Beata Tadla dawno nie była tak szczera. Otworzyła się na temat swojego małżeństwa
Chociaż Beata Tadla od lat należy do grona najpopularniejszych dziennikarek w Polsce, prowadząca "Pytanie na śniadanie" niezwykle rzadko opowiada o swoim życiu prywatnym. Ostatnio postanowiła zrobić wyjątek i udzieliła wywiadu, w którym wyznała, jak układa jej się w małżeństwie.
Na fali zmian w mediach publicznych do pracy w telewizyjnej Jedynce i Dwójce wróciło wiele byłych gwiazd, które przez ostatnie kilka lat omijały studio przy Woronicza szerokim łukiem. W związku z tym widzowie znów mogą oglądać na antenie Macieja Orłosia, Katarzynę Dowbor czy Katarzynę Burzyńską.
Do komentowania Eurowizji powrócił Artur Orzech, a niebawem prowadzeniem "Jaka to melodia" znów zajmie się Robert Janowski.
Grono gospodarzy "Pytania na śniadanie" powiększyło się ostatnio o Beatę Tadlę, która za czasów "dobrej zmiany" odeszła z Telewizji Polskiej.
Prezenterka nie ukrywa, że ostatnio przeżywa bardzo wyjątkowy okres. Wiele dobrego dzieje się bowiem u niej także poza jej pracą. Chociaż zwykle dziennikarka nie dzieli się szczegółami dotyczącymi życia prywatnego, niedawno postanowiła zrobić wyjątek i udzieliła wywiadu reporterom "Faktu".

- **Zadania do wykonania**
(a) Odpowiedz krótko na pytania do artykułu o Beacie Tadli:
(i) Jaki program prowadzi Beata Tadla?
(ii) Kto wrócił do komentowania Eurowizji?
(iii) Reporterom jakiej gazety dziennikarka udzieliła wywiadu?
(b) Napisz dalszy ciąg artykułu o Beacie Tadli, zaczynając od miejsca po jego ostatnim zdaniu.
Wiersze nie są potrzebne do pracy z tym artykułem.

- **Dane do analizy**
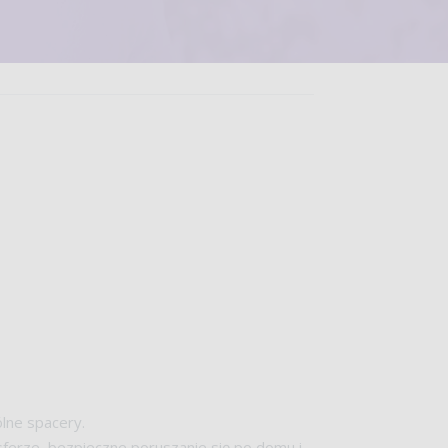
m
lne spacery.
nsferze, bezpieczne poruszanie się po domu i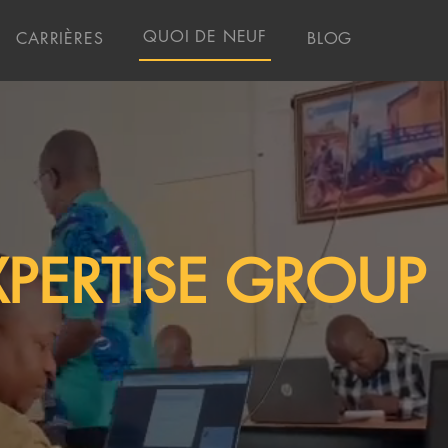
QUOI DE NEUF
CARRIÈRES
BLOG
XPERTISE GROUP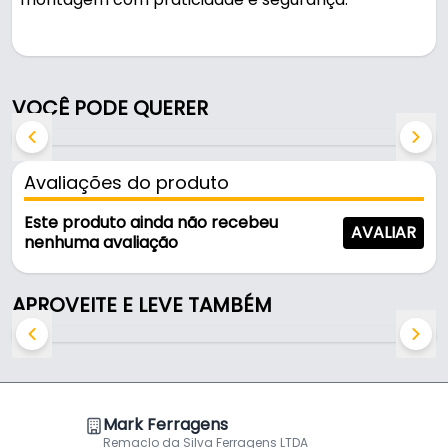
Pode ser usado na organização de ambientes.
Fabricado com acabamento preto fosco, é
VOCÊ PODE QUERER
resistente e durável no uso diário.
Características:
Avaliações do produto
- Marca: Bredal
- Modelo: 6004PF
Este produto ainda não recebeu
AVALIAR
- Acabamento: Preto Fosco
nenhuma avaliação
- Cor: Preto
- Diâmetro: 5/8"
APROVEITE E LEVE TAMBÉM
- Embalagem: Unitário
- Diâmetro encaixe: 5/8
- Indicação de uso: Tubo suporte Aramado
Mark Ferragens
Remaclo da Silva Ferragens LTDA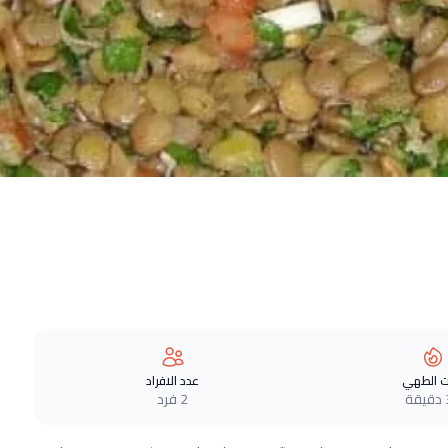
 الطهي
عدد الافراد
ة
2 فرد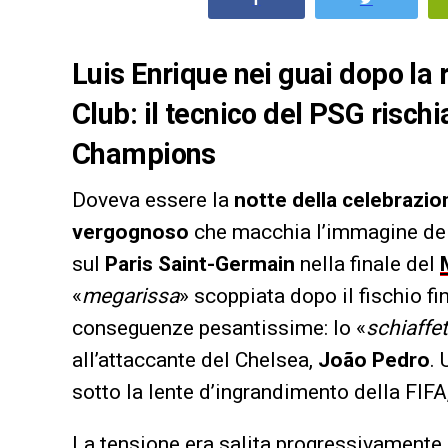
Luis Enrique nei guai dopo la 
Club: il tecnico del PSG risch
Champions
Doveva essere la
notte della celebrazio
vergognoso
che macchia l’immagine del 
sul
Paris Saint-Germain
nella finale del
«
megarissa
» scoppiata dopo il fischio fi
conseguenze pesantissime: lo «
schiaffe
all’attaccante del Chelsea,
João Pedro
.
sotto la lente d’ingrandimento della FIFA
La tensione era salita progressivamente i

==

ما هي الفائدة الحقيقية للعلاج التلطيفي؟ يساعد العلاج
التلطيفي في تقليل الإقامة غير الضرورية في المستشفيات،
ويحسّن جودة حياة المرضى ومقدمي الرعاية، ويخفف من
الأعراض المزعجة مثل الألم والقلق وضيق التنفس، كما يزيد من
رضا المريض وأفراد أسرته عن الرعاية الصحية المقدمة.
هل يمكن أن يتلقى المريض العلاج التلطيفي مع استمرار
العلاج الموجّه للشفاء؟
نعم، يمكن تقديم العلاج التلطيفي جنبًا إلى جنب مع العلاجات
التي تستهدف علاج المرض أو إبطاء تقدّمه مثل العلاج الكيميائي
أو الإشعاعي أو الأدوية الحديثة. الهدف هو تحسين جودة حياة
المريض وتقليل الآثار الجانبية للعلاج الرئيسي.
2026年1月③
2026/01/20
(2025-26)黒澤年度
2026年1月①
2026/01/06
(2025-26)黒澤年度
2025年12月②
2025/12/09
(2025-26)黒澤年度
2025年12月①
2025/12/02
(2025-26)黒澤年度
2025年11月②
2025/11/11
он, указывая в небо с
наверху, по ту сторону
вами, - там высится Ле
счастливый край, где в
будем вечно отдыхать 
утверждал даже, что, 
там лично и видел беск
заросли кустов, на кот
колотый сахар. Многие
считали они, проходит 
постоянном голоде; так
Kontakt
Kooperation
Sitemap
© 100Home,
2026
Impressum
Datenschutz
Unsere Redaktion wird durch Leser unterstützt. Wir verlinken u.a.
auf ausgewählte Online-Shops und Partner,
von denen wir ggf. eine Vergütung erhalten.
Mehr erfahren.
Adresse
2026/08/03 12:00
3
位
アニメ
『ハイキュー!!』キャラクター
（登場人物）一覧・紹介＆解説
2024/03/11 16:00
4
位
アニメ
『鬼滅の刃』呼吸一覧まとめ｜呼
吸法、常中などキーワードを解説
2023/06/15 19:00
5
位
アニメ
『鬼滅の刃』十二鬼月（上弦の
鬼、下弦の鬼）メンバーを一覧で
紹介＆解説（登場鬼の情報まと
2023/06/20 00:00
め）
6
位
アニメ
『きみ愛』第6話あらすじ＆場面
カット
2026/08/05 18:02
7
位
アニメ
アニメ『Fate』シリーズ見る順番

---

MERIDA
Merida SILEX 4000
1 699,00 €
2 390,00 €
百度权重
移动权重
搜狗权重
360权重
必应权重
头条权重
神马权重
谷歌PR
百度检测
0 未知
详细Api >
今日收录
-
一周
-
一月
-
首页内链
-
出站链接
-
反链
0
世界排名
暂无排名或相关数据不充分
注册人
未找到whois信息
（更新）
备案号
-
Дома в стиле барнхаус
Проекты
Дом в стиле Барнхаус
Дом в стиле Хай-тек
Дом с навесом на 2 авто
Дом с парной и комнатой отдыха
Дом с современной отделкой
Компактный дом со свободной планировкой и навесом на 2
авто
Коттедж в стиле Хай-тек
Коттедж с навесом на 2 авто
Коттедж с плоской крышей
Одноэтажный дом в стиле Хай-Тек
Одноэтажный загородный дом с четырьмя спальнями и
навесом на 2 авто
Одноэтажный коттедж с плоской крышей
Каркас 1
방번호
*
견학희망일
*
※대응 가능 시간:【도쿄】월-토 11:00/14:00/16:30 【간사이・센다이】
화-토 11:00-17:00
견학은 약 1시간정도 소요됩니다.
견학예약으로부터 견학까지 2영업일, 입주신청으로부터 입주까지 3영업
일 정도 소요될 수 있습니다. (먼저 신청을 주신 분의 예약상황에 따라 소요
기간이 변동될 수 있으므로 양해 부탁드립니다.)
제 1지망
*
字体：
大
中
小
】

- **Zestaw odpowiedzi**
(a)
(i) „Pytanie na śniadanie”
(ii) Artur Orzech
(iii) „Faktu”

(b)
"W moim życiu i sercu pojawił się spokój, który pozwala mi tę piękną zieleń zauważać. Do tego jestem osobą zdrową, co regularne badania potwierdzają, cieszę się z dobrego życia, bo jestem otoczona fantastycznymi ludźmi. Wracam do domu, w którym panuje spokój, przyjaźń i jest dużo serdeczności" - zdradziła.
"(...) Taka jest prawda. Nie będę zaklinała rzeczywistości i tak jak czasami narzekamy, mówiła, że u mnie stara bida. Żadnej bidy u mnie nie ma. Jestem przeszczęśliwa i chcę, by to trwało. To jedyne marzenie, by było już tak, jak jest, bo to fantastyczny stan" - dodała w rozmowie z tabloidem.
Przy okazji Beata Tadla podzieliła się tym, jak obecnie układa się w jej małżeństwie. Okazuje się, że prezenterka znakomicie dogaduje się ze swoją drugą połówką.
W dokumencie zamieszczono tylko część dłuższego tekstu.